Erzurum Türk Telekom Nurettin Topçu Sosyal Bilimler Lisesi olarak ilimizi her ortamda temsil etmeye çalışıyoruz. İşte o temsillerden biri olan İstanbul’da finali yapılan Samiha Ayverdi Panelinde konuşmasını yapan öğrencimiz Sude Naz Taşar’ın sunumu sizlere paylaşacağım. Öğrencimizin bu sürece hazırlanmasında emeği olan Türk Dili ve Edebiyatı öğretmenimiz Sayın Vahdettin Oktay Beyazlıya sonsuz şükranlarımı iletiyorum.
Edebiyatımızda bir nevi kutup yıldızı olarak adlandırdığım Sâmiha Ayverdi, gerek yaşantısıyla gerek eserleriyle gönül dünyamıza ışık tutmaktadır. Sâmiha Ayverdi, yazmayı, ilahi görevin yerine getirilmesinde en önemli araç olarak görür. Hatta bunu, hayatın en önemli davası olarak görür. Yazarak kendini bulduğunu ifade eden Ayverdi, yazma işini hayatının merkezine konumlandırır. Bu gayesini hayatına ve eserlerine mükemmel bir şekilde yansıtır. Kendisine edebiyattaki yeri hakkında yöneltilen bir soruya “Ben yer için yazmıyorum, hizmet için yazıyorum. Allah, insanı dünyaya imtihan için göndermiştir. Eğer bu vatana ve imana hizmet ediyorsam; Allah, kereminden bana bir yer ihsan eder.” yanıtını vermiştir. Buradan da yazmayı bir meslek olarak görmediğini, bilakis asli bir görevi olarak gördüğünü anlamış oluyoruz. Kısacası Sâmiha Ayverdi yazarak, insanlara doğru yolu göstererek kendini bulmuştur.
Ayverdi, farklı olay örgüleri üzerinden bizlere paha biçilemez mesajlar verir.
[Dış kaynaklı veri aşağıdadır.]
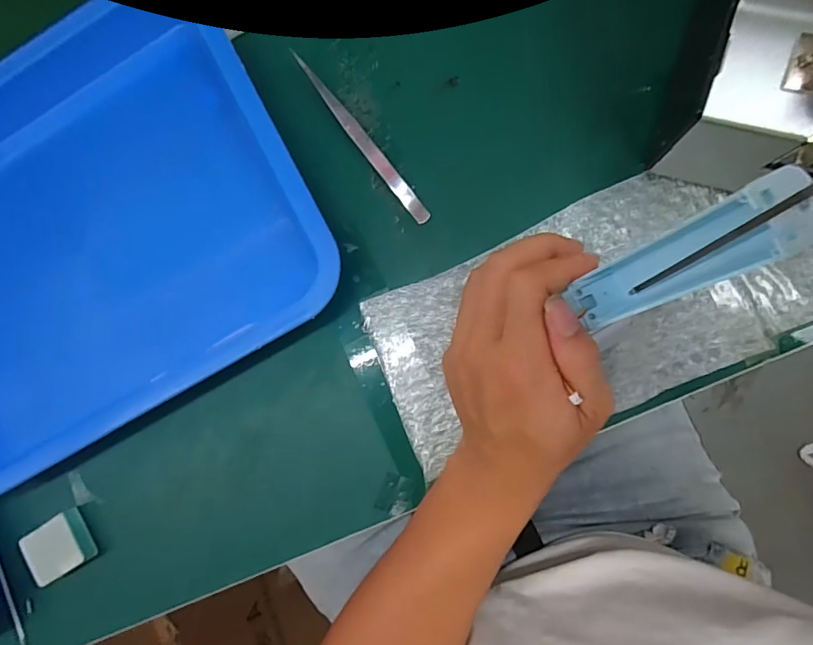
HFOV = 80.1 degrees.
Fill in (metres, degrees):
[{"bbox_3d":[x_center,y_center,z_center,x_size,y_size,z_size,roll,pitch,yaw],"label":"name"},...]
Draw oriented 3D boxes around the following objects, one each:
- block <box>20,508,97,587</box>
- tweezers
[{"bbox_3d":[-0.243,0.157,0.338,0.044,0.014,0.037,-34,83,7],"label":"block"},{"bbox_3d":[-0.031,-0.121,0.320,0.010,0.013,0.138,-39,82,6],"label":"tweezers"}]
Yazar, açıkça veya hissettirmeden dünyadaki her şeyin gelip geçici olduğunu anlatır. İnsanın; eğer kendini bulup mutlu olmak istiyorsa mal, mülk, şöhret gibi ertesi gün esamisinin dahi okunmayacağı değerleri terk etmesi gerektiğini ve kendini her iki dünyada da mesut edecek değerlere sıkı sıkıya bağlanması gerektiğini nasihat etmektedir. Eserlerine dikkatli baktığımız zaman birçok karakterin tüm mal varlığını, şöhretini elinin tersiyle itip kendi içindeki Rönesans’ı yaşamanın şerefini aktarıyor. Tabii bu yolculuk oldukça meşakkatli olsa da bence sonundaki mükâfatlar, insanın çektiği her şeye bedeldir.
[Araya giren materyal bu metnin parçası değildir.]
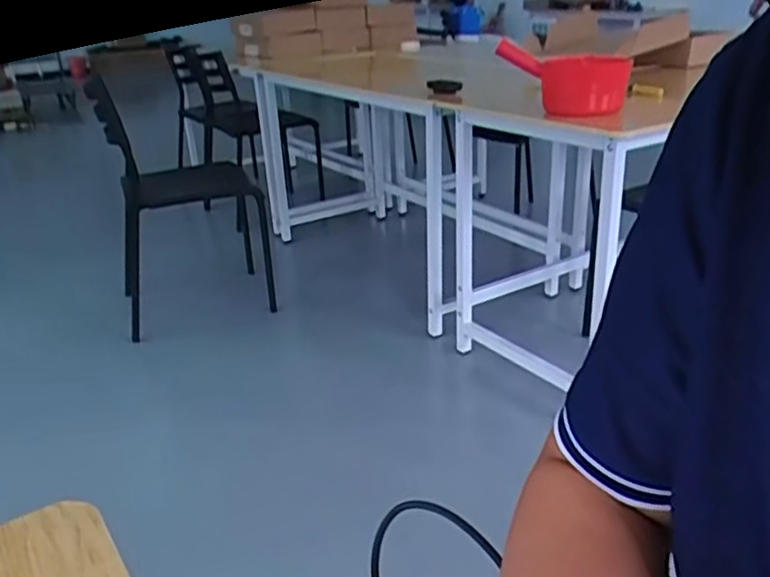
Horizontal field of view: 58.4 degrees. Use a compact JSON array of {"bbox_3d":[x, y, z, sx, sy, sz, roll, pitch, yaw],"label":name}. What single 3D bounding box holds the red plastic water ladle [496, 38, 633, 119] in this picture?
[{"bbox_3d":[0.385,-0.459,1.484,0.262,0.127,0.188,6,26,18],"label":"red plastic water ladle"}]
“Batmayan Gün” adlı eserde hakikati ve manayı arayan Aliye karakteri, hayatın paradan puldan ibaret olmadığını düşünür ve okura da bunu düşündürür. İçindeki boşluğu doldurmak adına birçok arayışa girer. Dedesinin pek değerli olan tablo ve yazılarıyla hayatının manasını aramakta ve içindeki hazin boşluğu bunlarla doldurmaya çalışmaktadır. İş işten geçmeden hayatının gerçek manasının bunlar da olmadığını idrak eder. Aliye kendini bulmak adına oldukça kararlı adımlarla ilerlediğini zannederken tutunduğu dallar birer birer elinde kalmaktadır. Aliye kendini bulma yollarını o kadar çok kafasına takmıştır ki bu uğurda bedeni dayanamayıp hasta düşmüştür. Aliye’nin durumunu, İskender Pala’nın şu değerli sözüyle açıklayabiliriz: “Aramak her zaman bulmak değildir. Ama her bulmak isteyen elbette aramak zorundadır.”
Ayverdi, kitabın isminde bile derin manalar taşıyan “Ateş Ağacı” eseriyle bizlere kim olduğumuzu hatırlatmaktadır. Kendini, bu dünyaya kaybolan topunu aramaya gelmiş bir insan olarak nitelendiren Cemil, topa maneviyat sıfatını yüklemiştir. Cemil karakteri de önüne serilen bütün imkânlara göz ucuyla bile bakmamıştır. Ruhunu doyurmak adına yüksek mertebelerden vazgeçerek Bursa’da ilkokul öğretmenliği yapmak ister. Fakat önüne hesaba katmadığı birkaç engel çıkar. Bu engel amcasının emrivakilerinden başka bir şey değildir. İstemediği hâlde evlendirilmek içindeki bulmacaları çözmeyi biraz da olsa geciktirecektir. Cemil bu süreçte kendini aramaktan asla vazgeçmemiş, ruhunun anahtarını nefsine kaptırmamıştır.